You will need a column for square kilometers in your table. This will actually be a subtable in your table. Do this by dragging the square kilometers value set to the table. Since you only need one column, remove unneeded attributes for the square kilometers column by right-clicking on the column header, clicking on Tally Attributes for the variable, and removing "Total" from the selected attributes.

csd3

Since you are tallying the total square kilometers, you need to tally the value. Enter the variable name (SQUARE_KILOMETERS) for the "Value Tallied."

csd4

6. Run your tables. When you run the tables you will need to select both the data file and the square kilometers file.

csd5
csd6

The following is a portion of the resulting table:

csd7

How does this work?

The basic concept is that we are adding new cases that contain only ID and square kilometer information for the geographic level. When CSPro processes the record it tallies them to the appropriate level of geography. There is one and only one record for that level of geography.
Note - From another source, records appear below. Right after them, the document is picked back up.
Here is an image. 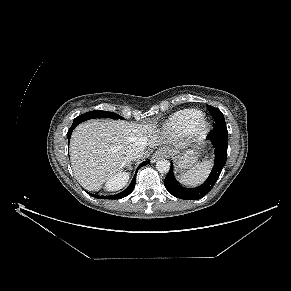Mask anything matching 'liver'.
Returning <instances> with one entry per match:
<instances>
[{
  "label": "liver",
  "instance_id": "liver-1",
  "mask_svg": "<svg viewBox=\"0 0 291 291\" xmlns=\"http://www.w3.org/2000/svg\"><path fill=\"white\" fill-rule=\"evenodd\" d=\"M161 143V135L150 124L91 120L78 125L71 136V166L84 189L98 191L130 164L128 150L132 146L152 148Z\"/></svg>",
  "mask_w": 291,
  "mask_h": 291
}]
</instances>
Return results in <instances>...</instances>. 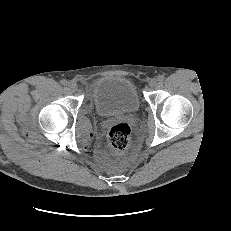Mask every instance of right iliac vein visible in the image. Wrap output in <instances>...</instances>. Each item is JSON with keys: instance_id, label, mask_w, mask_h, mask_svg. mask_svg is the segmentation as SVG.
Masks as SVG:
<instances>
[{"instance_id": "63e3f726", "label": "right iliac vein", "mask_w": 231, "mask_h": 231, "mask_svg": "<svg viewBox=\"0 0 231 231\" xmlns=\"http://www.w3.org/2000/svg\"><path fill=\"white\" fill-rule=\"evenodd\" d=\"M69 90L75 92L78 89V86L75 82L71 81L68 83Z\"/></svg>"}]
</instances>
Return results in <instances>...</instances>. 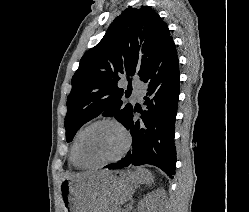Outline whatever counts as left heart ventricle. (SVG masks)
<instances>
[{"instance_id":"1","label":"left heart ventricle","mask_w":249,"mask_h":212,"mask_svg":"<svg viewBox=\"0 0 249 212\" xmlns=\"http://www.w3.org/2000/svg\"><path fill=\"white\" fill-rule=\"evenodd\" d=\"M123 138L116 127L100 125L88 131L78 147L80 159L86 164H96L117 156Z\"/></svg>"}]
</instances>
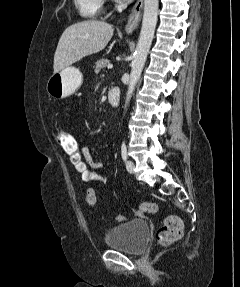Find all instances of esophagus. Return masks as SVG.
I'll return each instance as SVG.
<instances>
[{
	"instance_id": "1",
	"label": "esophagus",
	"mask_w": 240,
	"mask_h": 287,
	"mask_svg": "<svg viewBox=\"0 0 240 287\" xmlns=\"http://www.w3.org/2000/svg\"><path fill=\"white\" fill-rule=\"evenodd\" d=\"M143 4L144 0H137L133 6L131 15L125 27L127 33H132L133 30L138 26L142 16Z\"/></svg>"
}]
</instances>
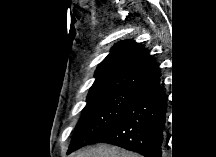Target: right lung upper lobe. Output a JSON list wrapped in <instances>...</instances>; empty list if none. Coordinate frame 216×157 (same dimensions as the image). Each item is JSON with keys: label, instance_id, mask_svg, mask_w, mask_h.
Returning a JSON list of instances; mask_svg holds the SVG:
<instances>
[{"label": "right lung upper lobe", "instance_id": "right-lung-upper-lobe-1", "mask_svg": "<svg viewBox=\"0 0 216 157\" xmlns=\"http://www.w3.org/2000/svg\"><path fill=\"white\" fill-rule=\"evenodd\" d=\"M94 77L88 98L118 89L144 87L160 77V70L140 43L124 40L112 47Z\"/></svg>", "mask_w": 216, "mask_h": 157}]
</instances>
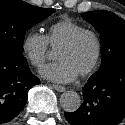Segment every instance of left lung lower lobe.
I'll return each mask as SVG.
<instances>
[{"instance_id":"left-lung-lower-lobe-1","label":"left lung lower lobe","mask_w":125,"mask_h":125,"mask_svg":"<svg viewBox=\"0 0 125 125\" xmlns=\"http://www.w3.org/2000/svg\"><path fill=\"white\" fill-rule=\"evenodd\" d=\"M84 101L65 113L71 125H118L125 117V63L93 74L83 87Z\"/></svg>"}]
</instances>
After CSPro tallies the table, in consolidates them; i.e., it puts together the level of geography to sum up to higher levels and then sorts the tallied tables.

csd8

Try running against only the square kilometers file. Note that Table 1 looks the same but Table 2 contains no population data because that file was not included. Now run against only the census data file. Notice now that Table 1 has no data. This is because the square kilometers file was not included. Table 2 contains only population data put no square kilometers data. Put the Census Population Data file and the Square Kilometers file together in a single run and you have all you need to calculate population densities.